On a side note, getting rid of the ELSE in the second IF and assigning 1 to the result var on define, did not seem to improve performance. Perhaps I couldn't see any decrease in time due to the lack of resolution in the timer I was using...
Anyway:
Code: Select all
Procedure.c CheckPath( *this.character )
Define.c lwResult, lwCheck
If *this
lwResult = #True
Repeat
If ( *this\c = ':' Or *this\c = '\' )
lwCheck = #True
EndIf
If ( *this\c = '*' Or *this\c = '?' Or *this\c = '<' Or *this\c = '>' Or *this\c = '|' )
lwResult = #False
Break
EndIf
*this + SizeOf(Character)
Until *this\c = 0
ProcedureReturn ( lwCheck & lwResult )
EndIf
EndProcedure
It uses .c type all the way through to avoid conversions, it's about 0.18 times faster now, at least in here.
Posted: Sun Dec 16, 2007 11:24 am
by Trond
Valid paths that fails:
"."
".."
"NUL"
"LPT"
Sometimes / is accepted instead of \, sometimes it isn't. "\." is considered valid, but "/." isn't. But "c:/" is considered valid.
Posted: Sun Dec 16, 2007 3:54 pm
by netmaestro
PathFileExists_() on windows, and use a CompilerIf block to sub in a Linux version for crossplatform. Much easier than reinventing an old wheel.
Posted: Sun Dec 16, 2007 8:09 pm
by superadnim
Thanks Trond, I'll take a look on the proc later.
It's trivial and PB as an HLL not supporting it makes me wonder...
netmaestro: that api routine does perform a check whether the file or path actually exists, where all I need is string sanitation.
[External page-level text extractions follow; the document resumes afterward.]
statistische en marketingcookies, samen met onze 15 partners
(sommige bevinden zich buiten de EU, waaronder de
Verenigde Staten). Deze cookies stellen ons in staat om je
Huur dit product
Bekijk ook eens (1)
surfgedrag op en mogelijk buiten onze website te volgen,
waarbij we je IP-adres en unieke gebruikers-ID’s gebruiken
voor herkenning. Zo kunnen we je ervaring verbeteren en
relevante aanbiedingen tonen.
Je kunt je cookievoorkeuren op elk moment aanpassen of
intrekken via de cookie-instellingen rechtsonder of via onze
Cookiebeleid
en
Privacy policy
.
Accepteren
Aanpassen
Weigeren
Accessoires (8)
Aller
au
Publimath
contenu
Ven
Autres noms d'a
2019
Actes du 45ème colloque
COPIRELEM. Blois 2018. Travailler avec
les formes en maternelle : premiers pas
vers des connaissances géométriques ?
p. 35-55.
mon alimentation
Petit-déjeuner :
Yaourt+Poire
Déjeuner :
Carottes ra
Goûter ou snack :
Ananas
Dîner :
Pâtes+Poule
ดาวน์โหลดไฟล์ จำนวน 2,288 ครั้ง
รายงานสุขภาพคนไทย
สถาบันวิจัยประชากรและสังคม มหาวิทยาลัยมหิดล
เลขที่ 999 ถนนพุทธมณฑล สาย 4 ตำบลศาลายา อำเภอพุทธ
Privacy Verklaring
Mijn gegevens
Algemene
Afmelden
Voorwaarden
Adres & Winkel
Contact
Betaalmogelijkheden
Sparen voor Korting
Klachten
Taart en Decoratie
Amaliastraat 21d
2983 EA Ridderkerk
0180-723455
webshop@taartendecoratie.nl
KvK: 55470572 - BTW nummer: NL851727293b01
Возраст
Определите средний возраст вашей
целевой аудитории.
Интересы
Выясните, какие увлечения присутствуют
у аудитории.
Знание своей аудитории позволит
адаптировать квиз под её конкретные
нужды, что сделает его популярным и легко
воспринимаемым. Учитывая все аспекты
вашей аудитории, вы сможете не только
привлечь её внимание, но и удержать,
So I'm not reinventing anything here.
If you don't believe me, go ahead - given this proper path but no real filename in said path, you won't get a true as an answer from this routine:
Code: Select all
Debug PathFileExists_(@"C:\bla.bin")
Just that
I might have to choose in between absolute and relative paths though.
Posted: Sun Dec 16, 2007 8:21 pm
by superadnim
Ok, I divided it with a flag to either check for an absolute or a relative path, that works. But now I'm wondering about \\\ and escaped slashes... Where can I get a paper regarding what's valid and what's not on path sanitation under most platforms / formats ?
In relative, things like "...\" are invalid, right? - So my checking should go a little further, at least until the first slash is encountered in this case.